Collected data entries:
--- START ---

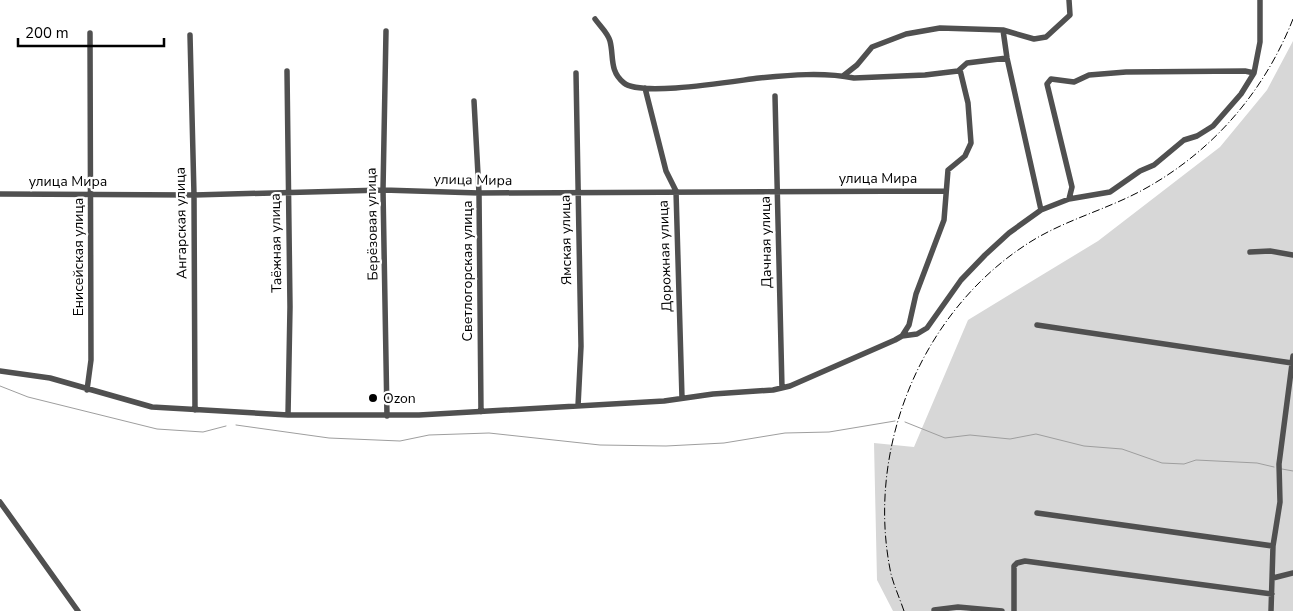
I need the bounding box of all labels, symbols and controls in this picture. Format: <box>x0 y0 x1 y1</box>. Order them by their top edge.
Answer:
scale bar <box>18 15 164 47</box>
text: 200 m <box>25 23 69 43</box>
street label: Ангарская улица <box>171 167 191 279</box>
street label: Берёзовая улица <box>362 167 382 281</box>
street label: улица Мира <box>839 169 917 188</box>
street label: улица Мира <box>434 170 512 190</box>
street label: улица Мира <box>29 172 107 191</box>
street label: Таёжная улица <box>266 193 286 293</box>
street label: Ямская улица <box>556 195 576 285</box>
street label: Дачная улица <box>756 196 776 288</box>
street label: Енисейская улица <box>69 198 88 316</box>
street label: Дорожная улица <box>654 200 676 312</box>
street label: Светлогорская улица <box>458 201 477 341</box>
place label: Ozon <box>383 389 416 408</box>
marker: Ozon <box>367 392 379 404</box>

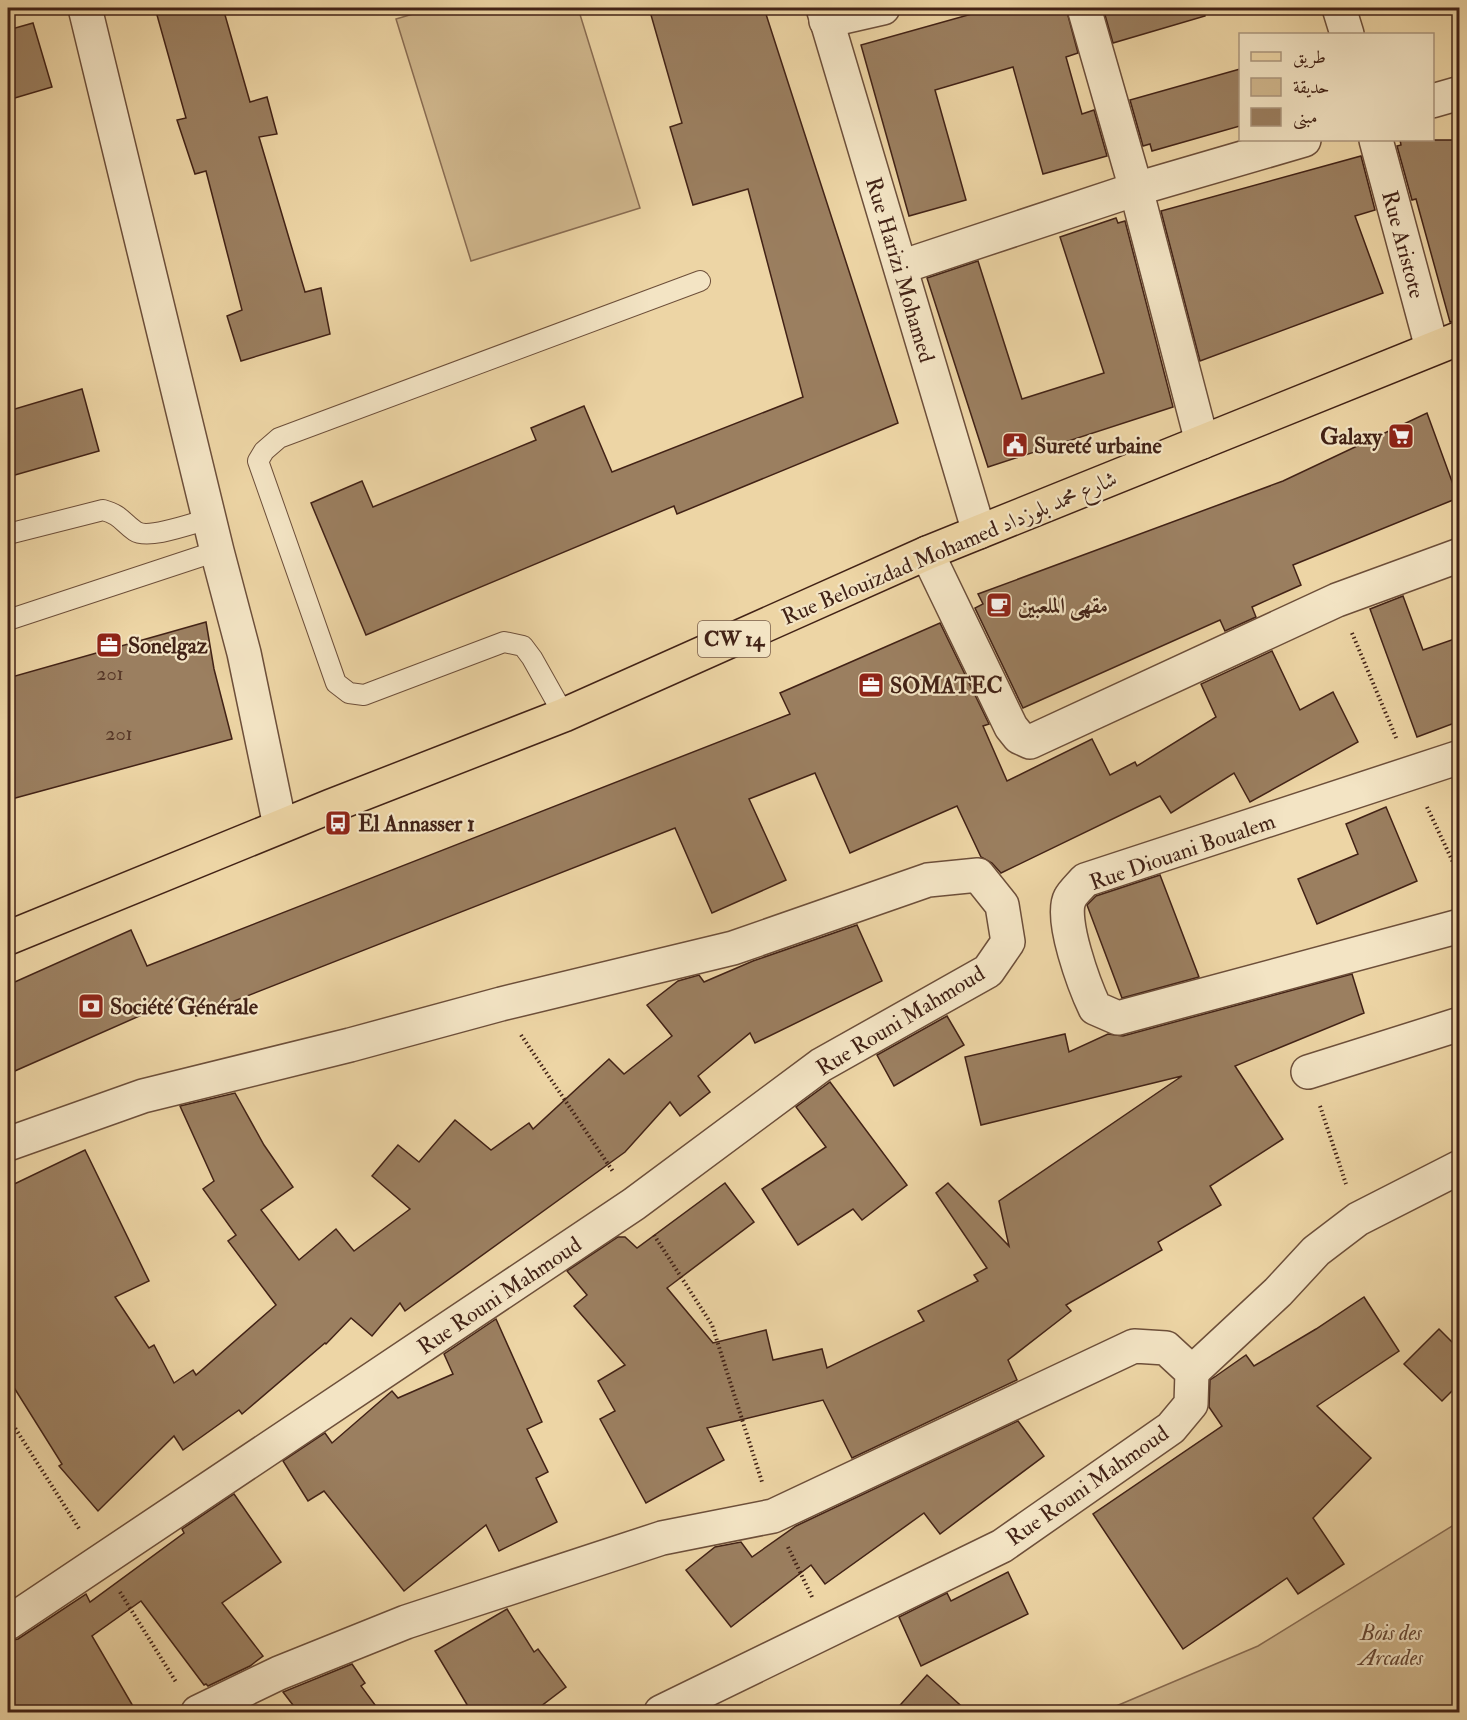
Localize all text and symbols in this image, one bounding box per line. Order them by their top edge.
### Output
legend [1239,33,1434,141]
text: طريق [1293,46,1326,69]
text: حديقة [1293,76,1329,99]
text: مبنى [1293,106,1318,130]
street label: Rue Harizi Mohamed [859,174,941,366]
street label: Rue Aristote [1375,188,1431,301]
supermarket icon: Galaxy [1386,421,1416,451]
place label: Galaxy [1320,423,1383,452]
public building icon: Sureté urbaine [1000,430,1030,460]
place label: Sureté urbaine [1034,432,1162,460]
street label: Rue Belouizdad Mohamed شارع محمد بلوزداد [778,464,1123,635]
cafe icon: مقهى الملعبين [984,590,1014,620]
place label: مقهى الملعبين [1018,592,1108,621]
road number: CW 14 [698,621,770,657]
office icon: Sonelgaz [94,630,124,660]
place label: Sonelgaz [128,632,208,661]
house number: 201 [96,661,124,686]
office icon: SOMATEC [856,670,886,700]
place label: SOMATEC [890,672,1003,700]
house number: 201 [105,721,133,746]
street label: Rue Diouani Boualem [1086,807,1279,897]
bus stop icon: El Annasser 1 [323,808,353,838]
place label: El Annasser 1 [358,810,475,838]
street label: Rue Rouni Mahmoud [811,959,990,1082]
bank icon: Société Générale [76,991,106,1021]
place label: Société Générale [110,993,259,1021]
street label: Rue Rouni Mahmoud [412,1231,587,1361]
street label: Rue Rouni Mahmoud [1001,1419,1174,1552]
park label: Bois des Arcades [1357,1619,1424,1672]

--- END ---

Description of the task:
Print the line containing "Localize all text", then every line after it through the last line of the records, each exactly as written; nothing else belongs in the answer.

Result below:
Localize all text and symbols in this image, one bounding box per line. Order them by their top edge.
### Output
legend [1239,33,1434,141]
text: طريق [1293,46,1326,69]
text: حديقة [1293,76,1329,99]
text: مبنى [1293,106,1318,130]
street label: Rue Harizi Mohamed [859,174,941,366]
street label: Rue Aristote [1375,188,1431,301]
supermarket icon: Galaxy [1386,421,1416,451]
place label: Galaxy [1320,423,1383,452]
public building icon: Sureté urbaine [1000,430,1030,460]
place label: Sureté urbaine [1034,432,1162,460]
street label: Rue Belouizdad Mohamed شارع محمد بلوزداد [778,464,1123,635]
cafe icon: مقهى الملعبين [984,590,1014,620]
place label: مقهى الملعبين [1018,592,1108,621]
road number: CW 14 [698,621,770,657]
office icon: Sonelgaz [94,630,124,660]
place label: Sonelgaz [128,632,208,661]
house number: 201 [96,661,124,686]
office icon: SOMATEC [856,670,886,700]
place label: SOMATEC [890,672,1003,700]
house number: 201 [105,721,133,746]
street label: Rue Diouani Boualem [1086,807,1279,897]
bus stop icon: El Annasser 1 [323,808,353,838]
place label: El Annasser 1 [358,810,475,838]
street label: Rue Rouni Mahmoud [811,959,990,1082]
bank icon: Société Générale [76,991,106,1021]
place label: Société Générale [110,993,259,1021]
street label: Rue Rouni Mahmoud [412,1231,587,1361]
street label: Rue Rouni Mahmoud [1001,1419,1174,1552]
park label: Bois des Arcades [1357,1619,1424,1672]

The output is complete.